Office of Planning and Budgeting

Is All Merit Aid Meritorious?

Although there are many types of financial aid, it is typically awarded on the basis of either need or merit. Need-based aid is largely a result of a federal calculation and is somewhat predictable:  to ensure access, students with more financial need receive more financial aid of various forms. And, although there is no universal definition of the merit aid, it traditionally describes scholarship money used to attract top academic achievers. However, Kevin Carey, director of education policy at the New America Foundation, asserts in a recent commentary for The Chronicle that a significant portion of merit aid is actually used to attract “academically marginal students with wealthy parents.”

Carey cites evidence of this trend. A 2011 U.S. Department of Education study found that of the full-time students at four-year institutions who received “merit” aid in 2007-08, almost 20 percent had entered college with a combined SAT score of less than 700 and 45 percent had scored below 1000 (out of a possible 1600). The study also shows that although the percentage of private college students receiving need-based aid showed a slight decline from 1995 to 2007 (going from 43 to 42 percent), the proportion receiving “merit” aid nearly doubled during that time span (from 24 to 44 percent).   At public universities, the percentage of students getting need-based aid increased from 13 to 16 percent, but the growth in merit aid outpaced it, going from 8 to 18 percent.  Thankfully, as discussed in a previous post, a group of private-college presidents has been calling on its peers to limit the amount of financial aid awarded on criteria other than need.

The National Association of State Student Grant and Aid Programs’ (NASSGAP) Annual Survey Report on State-Sponsored Student Financial Aid and Brookings’ Beyond Need and Merit: Strengthening State Grant Programs provide corroborating evidence that merit-aid is becoming more prevalent, while need-based aid is diminishing.  However, neither discusses the academic strength of the students receiving merit aid.

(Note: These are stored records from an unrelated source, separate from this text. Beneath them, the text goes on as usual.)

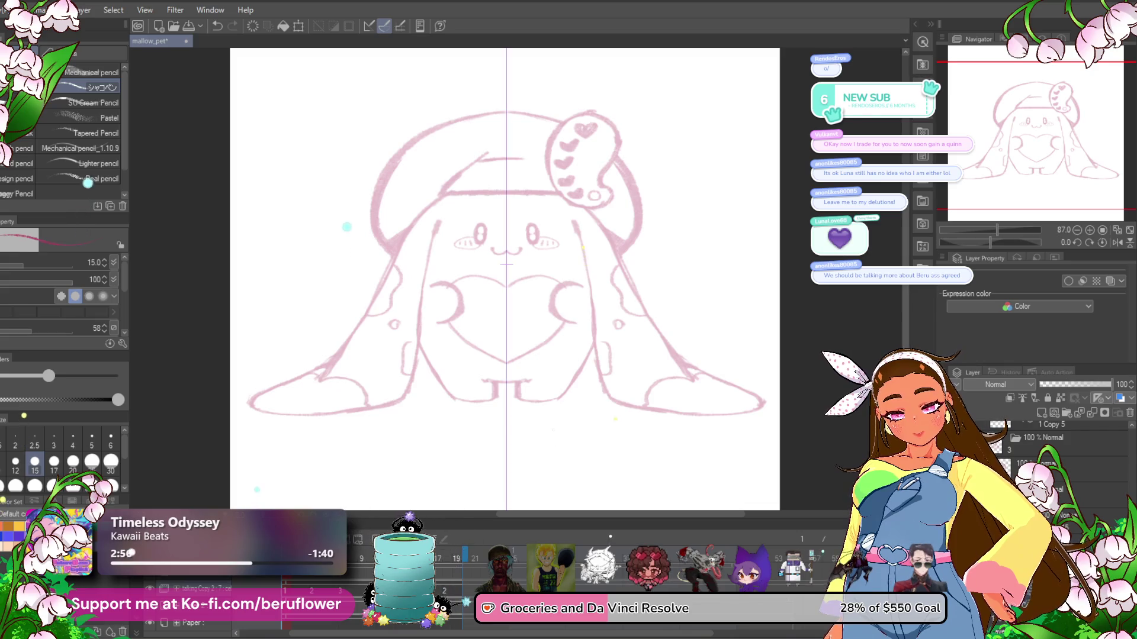
{"action": "key", "text": "ctrl+z"}
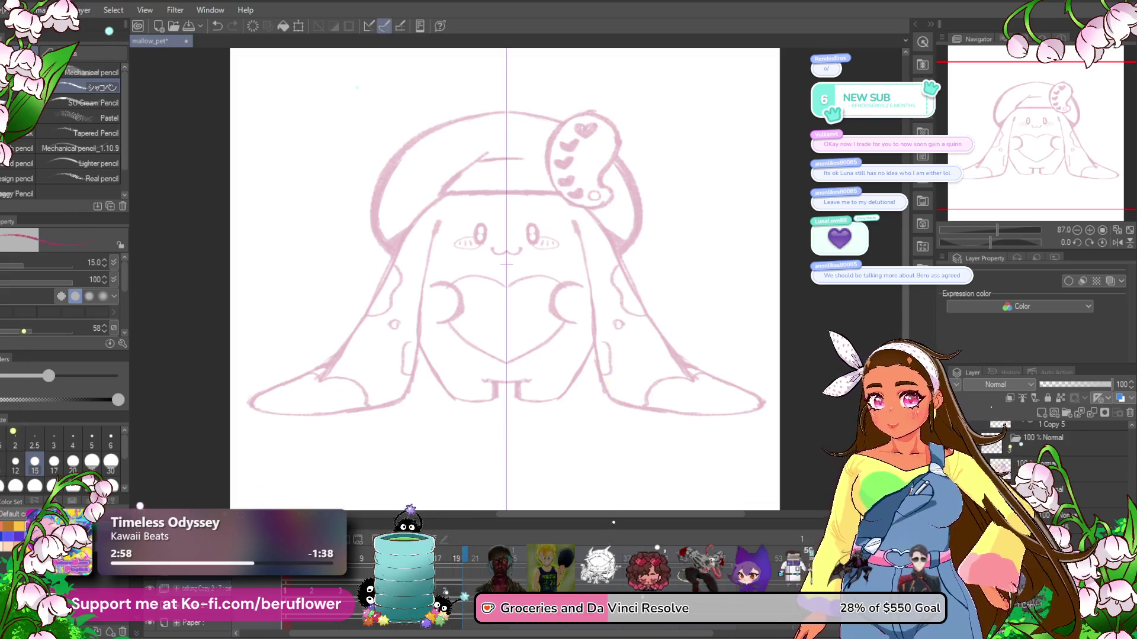
{"action": "key", "text": "p"}
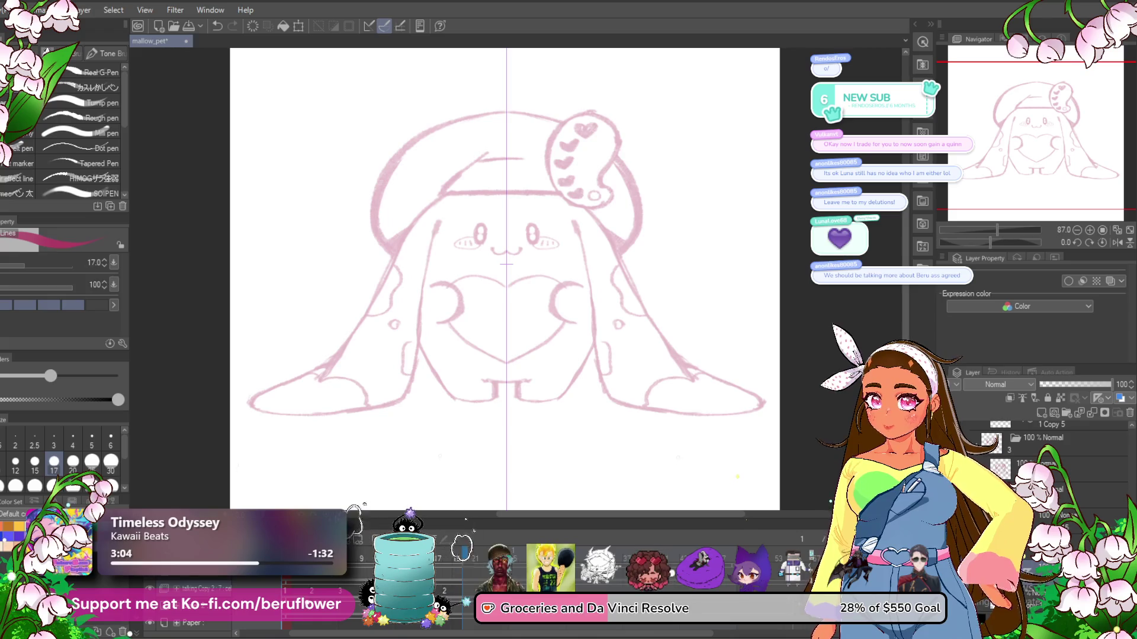
- Pick the G-Pen, zoom in, and ink the left ear's inner line, redoing stray strokes
{"action": "left_click", "coordinate": [89, 72]}
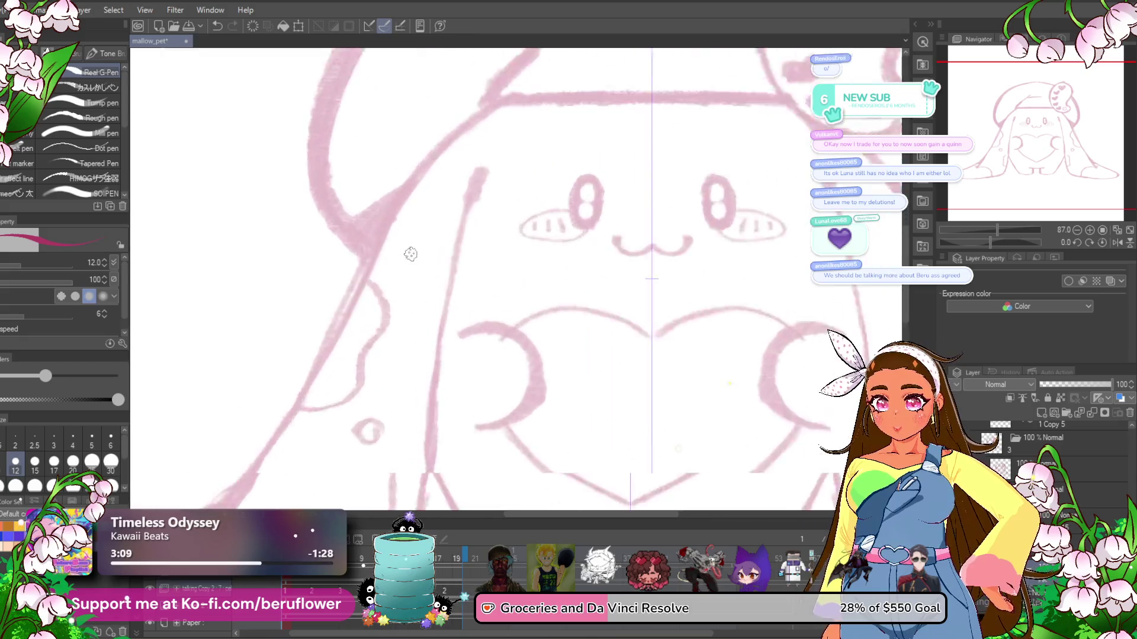
{"action": "scroll", "coordinate": [468, 249], "scroll_direction": "up", "scroll_amount": 2}
{"action": "scroll", "coordinate": [467, 248], "scroll_direction": "up", "scroll_amount": 1}
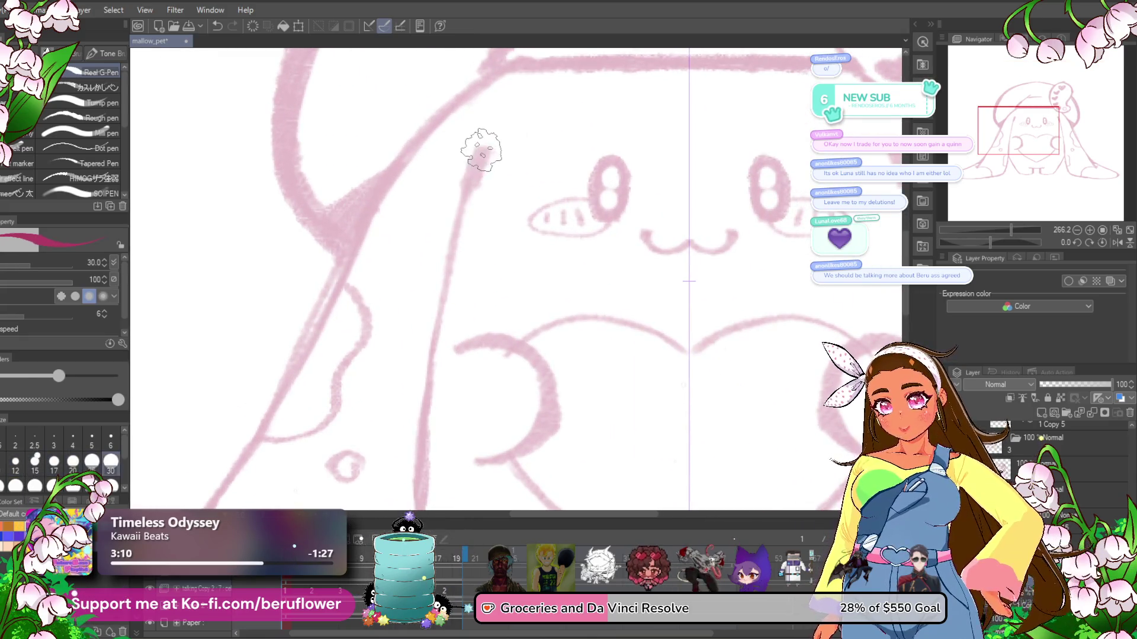
{"action": "left_click_drag", "start_coordinate": [477, 162], "coordinate": [473, 151]}
{"action": "scroll", "coordinate": [452, 243], "scroll_direction": "down", "scroll_amount": 1}
{"action": "key", "text": "ctrl+z"}
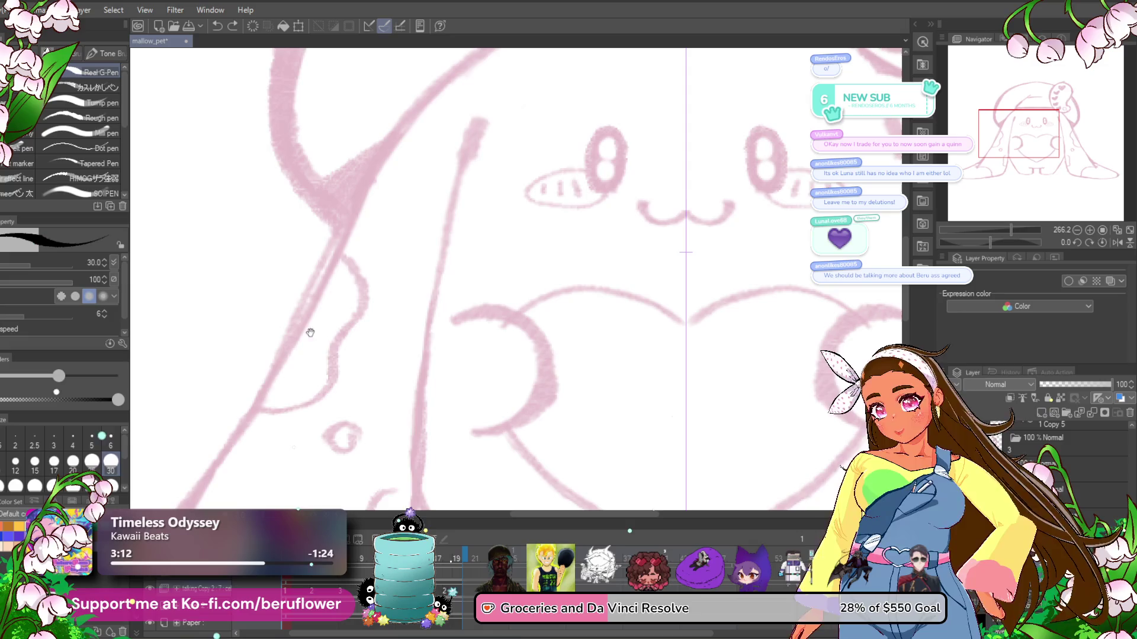
{"action": "left_click_drag", "start_coordinate": [311, 333], "coordinate": [307, 327]}
{"action": "left_click_drag", "start_coordinate": [477, 121], "coordinate": [446, 219]}
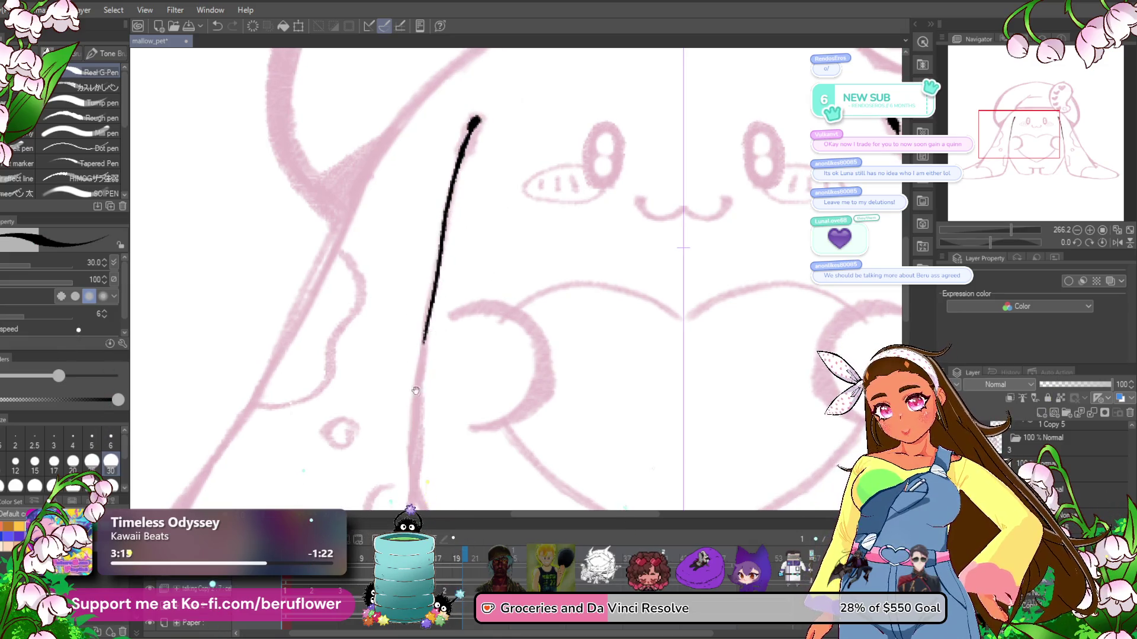
{"action": "scroll", "coordinate": [416, 391], "scroll_direction": "down", "scroll_amount": 4}
{"action": "key", "text": "ctrl+z"}
{"action": "scroll", "coordinate": [457, 177], "scroll_direction": "up", "scroll_amount": 4}
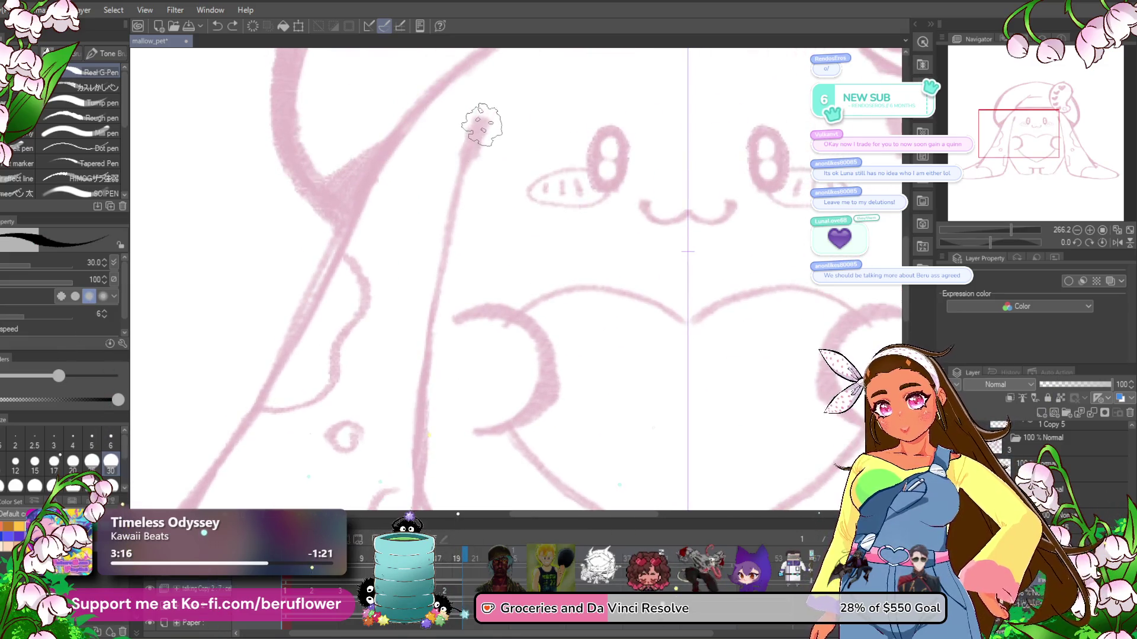
{"action": "mouse_move", "coordinate": [482, 125]}
{"action": "left_mouse_down"}
{"action": "mouse_move", "coordinate": [425, 364]}
{"action": "mouse_move", "coordinate": [449, 205]}
{"action": "mouse_move", "coordinate": [410, 441]}
{"action": "mouse_move", "coordinate": [599, 267]}
{"action": "mouse_move", "coordinate": [588, 273]}
{"action": "left_mouse_up"}
- Ink the ear's outer edge down around the tip, then set the canvas view upright
{"action": "mouse_move", "coordinate": [505, 331]}
{"action": "left_mouse_down"}
{"action": "mouse_move", "coordinate": [393, 338]}
{"action": "mouse_move", "coordinate": [393, 388]}
{"action": "mouse_move", "coordinate": [513, 249]}
{"action": "mouse_move", "coordinate": [484, 224]}
{"action": "left_mouse_up"}
{"action": "left_click_drag", "start_coordinate": [529, 107], "coordinate": [362, 309]}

So why is this happening?  If a college offers good scholarships and financial aid packages to an affluent family, it may incentivize them to choose that school.  Even though that family’s son or daughter may be a low academic achiever who has a decent chance of dropping out, it is still lucrative for the school to attract those students.  Noel-Levitz, a higher ed consulting firm, revealed that one of its client colleges was able to generate over $10,000 more per low-achieving student than they could per top-achieving student.

Carey hopes that as taxpayers, the news media, and affiliates of universities become aware of this trend, their vigilance will keep institutions in check.